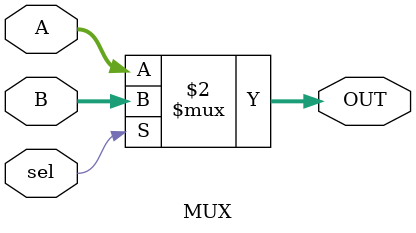
<source format=sv>
module MUX (
    input logic [31:0] A, B,
    input logic sel,
    output logic [31:0] OUT
);

    always_comb begin
        OUT = sel ? B : A;
    end

endmodule

</source>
--*--
» WHAT YOU ARE ASKED TO DO: Except for the pictures, please retype the listing above exactly.

» WRITTEN ANSWER:
<source format=sv>
module MUX (
    input logic [31:0] A, B,
    input logic sel,
    output logic [31:0] OUT
);

    always_comb begin
        OUT = sel ? B : A;
    end

endmodule

</source>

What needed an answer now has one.